RECORDS SHOWN
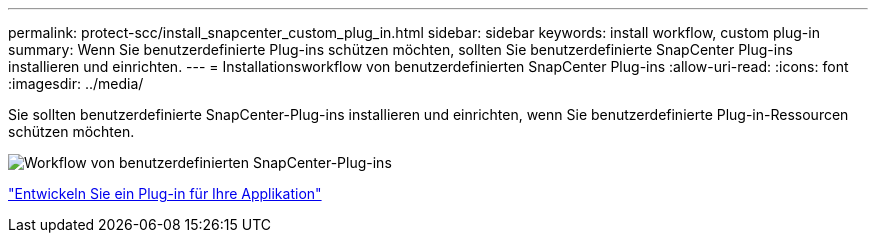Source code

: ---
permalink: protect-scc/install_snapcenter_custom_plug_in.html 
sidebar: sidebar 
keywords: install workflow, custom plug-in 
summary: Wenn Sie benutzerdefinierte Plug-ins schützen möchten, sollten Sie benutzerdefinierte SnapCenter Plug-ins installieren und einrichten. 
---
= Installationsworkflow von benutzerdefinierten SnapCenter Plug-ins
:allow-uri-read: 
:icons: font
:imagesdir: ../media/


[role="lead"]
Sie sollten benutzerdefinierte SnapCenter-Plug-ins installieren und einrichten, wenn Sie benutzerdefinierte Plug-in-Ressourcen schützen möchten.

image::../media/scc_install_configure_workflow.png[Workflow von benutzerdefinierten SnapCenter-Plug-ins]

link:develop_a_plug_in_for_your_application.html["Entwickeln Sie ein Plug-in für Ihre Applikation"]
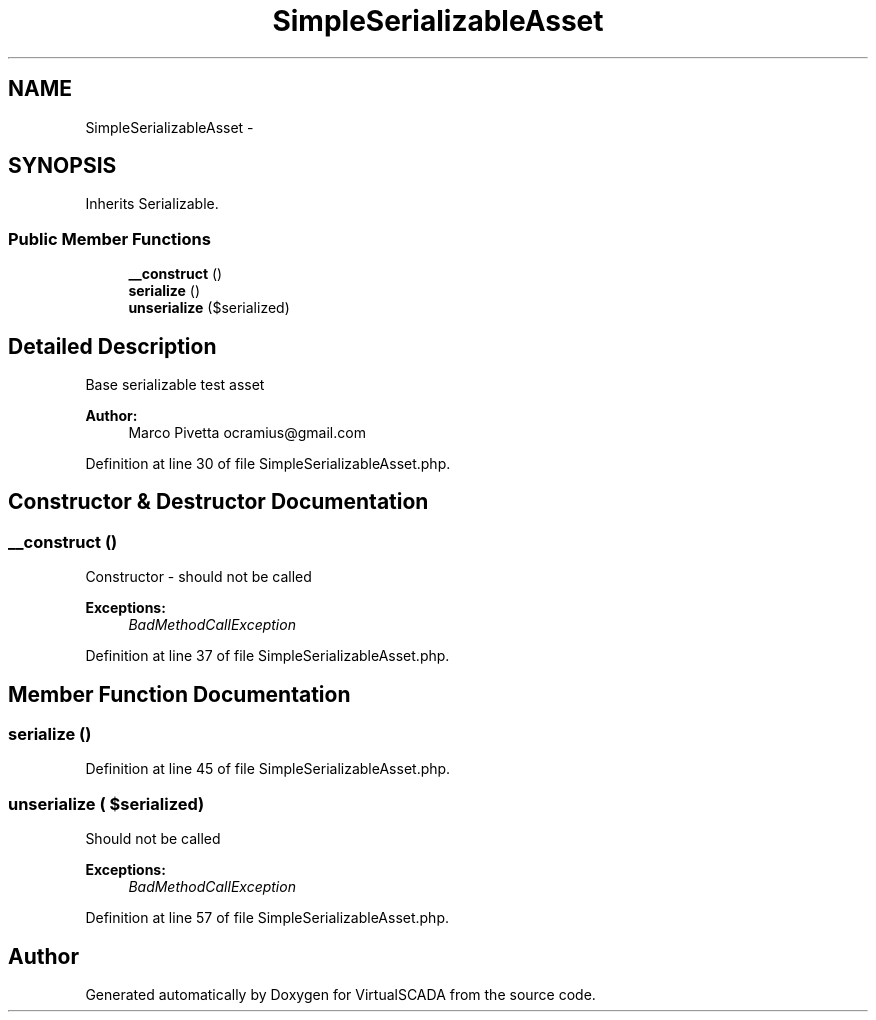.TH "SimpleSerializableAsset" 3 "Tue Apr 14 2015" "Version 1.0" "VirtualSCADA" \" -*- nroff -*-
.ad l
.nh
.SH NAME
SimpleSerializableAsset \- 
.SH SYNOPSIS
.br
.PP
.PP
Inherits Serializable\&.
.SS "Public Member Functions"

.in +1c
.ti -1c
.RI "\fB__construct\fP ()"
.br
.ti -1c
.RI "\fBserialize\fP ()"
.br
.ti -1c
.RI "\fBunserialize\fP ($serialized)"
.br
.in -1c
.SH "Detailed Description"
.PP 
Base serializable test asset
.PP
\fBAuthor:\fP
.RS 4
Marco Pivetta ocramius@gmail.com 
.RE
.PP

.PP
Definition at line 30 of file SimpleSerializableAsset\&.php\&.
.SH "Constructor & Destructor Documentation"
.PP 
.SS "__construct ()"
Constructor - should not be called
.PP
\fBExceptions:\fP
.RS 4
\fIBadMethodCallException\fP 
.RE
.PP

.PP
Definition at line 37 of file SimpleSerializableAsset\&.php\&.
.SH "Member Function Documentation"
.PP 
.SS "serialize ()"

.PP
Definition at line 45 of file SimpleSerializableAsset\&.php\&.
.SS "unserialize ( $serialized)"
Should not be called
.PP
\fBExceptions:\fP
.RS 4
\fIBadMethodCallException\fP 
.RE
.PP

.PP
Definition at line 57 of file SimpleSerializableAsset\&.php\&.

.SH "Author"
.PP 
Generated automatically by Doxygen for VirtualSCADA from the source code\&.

PROBLEM TO WORK ON
Can the lines from the start of the records through the line with "Sie ein Plug-in" be given again exactly, with the pictures left out?

PROBLEM SOLUTION
Source code

: ---
permalink: protect-scc/install_snapcenter_custom_plug_in.html 
sidebar: sidebar 
keywords: install workflow, custom plug-in 
summary: Wenn Sie benutzerdefinierte Plug-ins schützen möchten, sollten Sie benutzerdefinierte SnapCenter Plug-ins installieren und einrichten. 
---
= Installationsworkflow von benutzerdefinierten SnapCenter Plug-ins
:allow-uri-read: 
:icons: font
:imagesdir: ../media/


[role="lead"]
Sie sollten benutzerdefinierte SnapCenter-Plug-ins installieren und einrichten, wenn Sie benutzerdefinierte Plug-in-Ressourcen schützen möchten.

image::../media/scc_install_configure_workflow.png[Workflow von benutzerdefinierten SnapCenter-Plug-ins]

link:develop_a_plug_in_for_your_application.html["Entwickeln Sie ein Plug-in für Ihre Applikation"]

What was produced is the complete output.